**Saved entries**
········

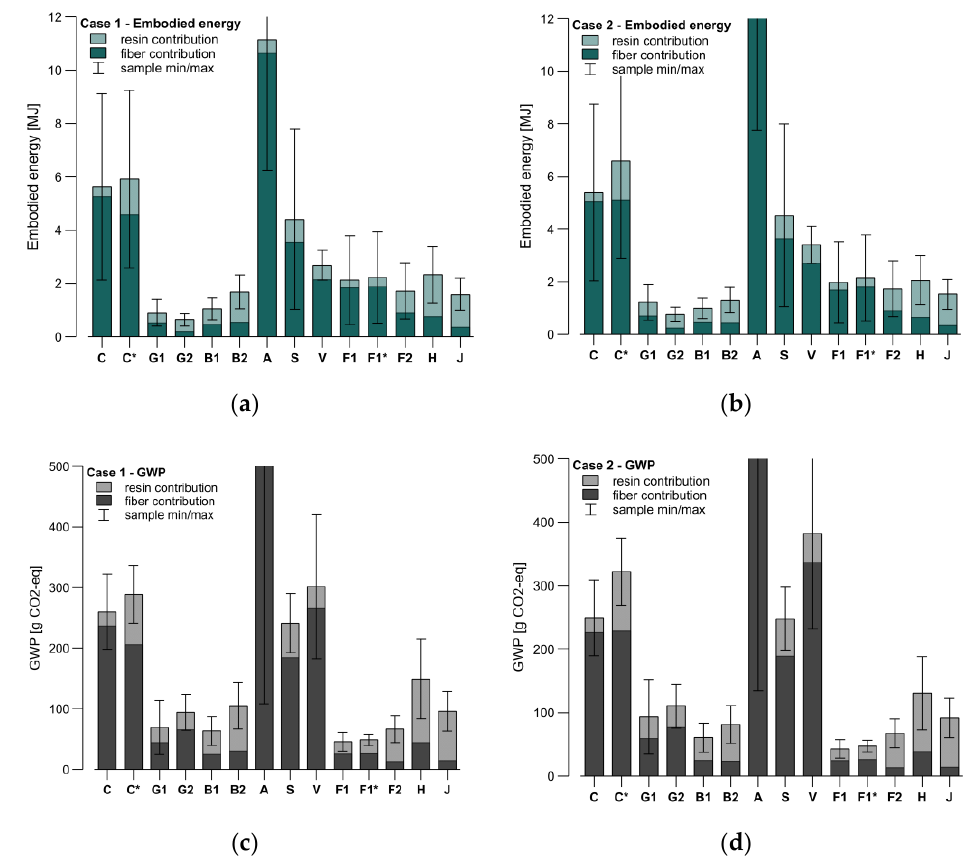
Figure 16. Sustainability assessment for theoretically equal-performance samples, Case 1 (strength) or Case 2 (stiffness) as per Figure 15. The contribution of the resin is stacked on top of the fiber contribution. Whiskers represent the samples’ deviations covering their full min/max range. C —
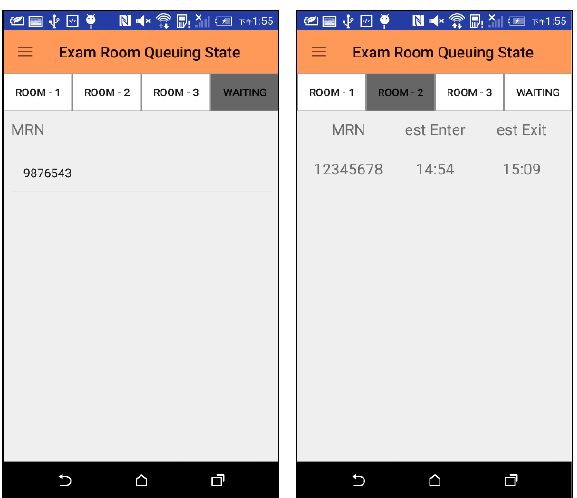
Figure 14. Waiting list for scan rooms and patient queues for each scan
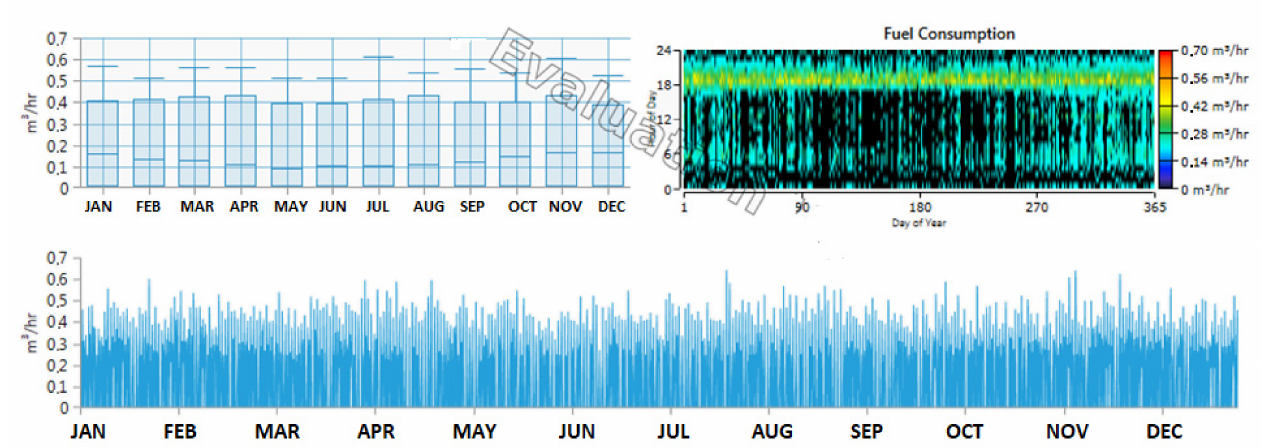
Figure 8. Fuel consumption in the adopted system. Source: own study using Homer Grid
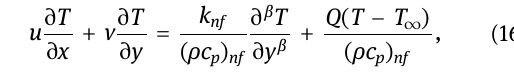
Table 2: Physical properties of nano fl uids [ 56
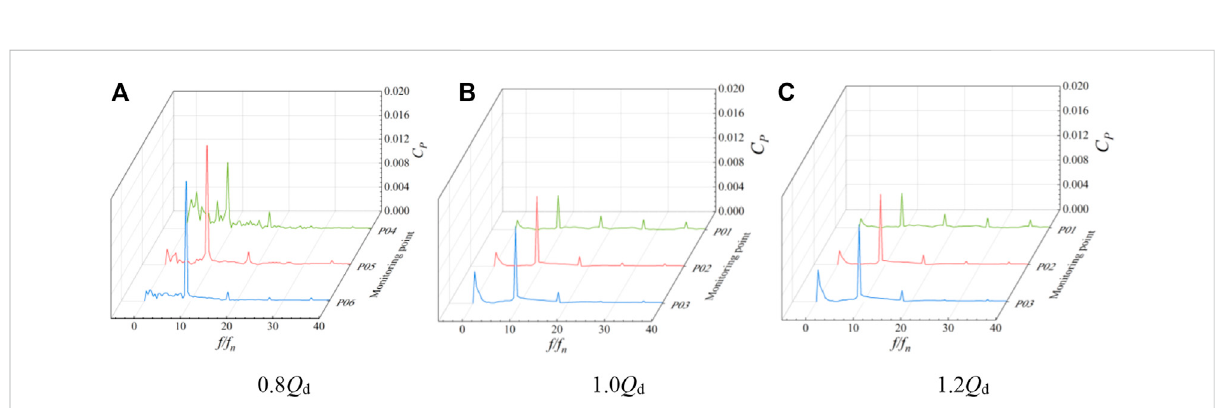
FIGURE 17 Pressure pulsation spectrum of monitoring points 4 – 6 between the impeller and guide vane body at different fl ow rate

········

None of the pictures should be copied, but every record above must be returned exactly.

Figure 16. Sustainability assessment for theoretically equal-performance samples, Case 1 (strength) or Case 2 (stiffness) as per Figure 15. The contribution of the resin is stacked on top of the fiber contribution. Whiskers represent the samples’ deviations covering their full min/max range. C —
Figure 14. Waiting list for scan rooms and patient queues for each scan
Figure 8. Fuel consumption in the adopted system. Source: own study using Homer Grid
Table 2: Physical properties of nano fl uids [ 56
FIGURE 17 Pressure pulsation spectrum of monitoring points 4 – 6 between the impeller and guide vane body at different fl ow rate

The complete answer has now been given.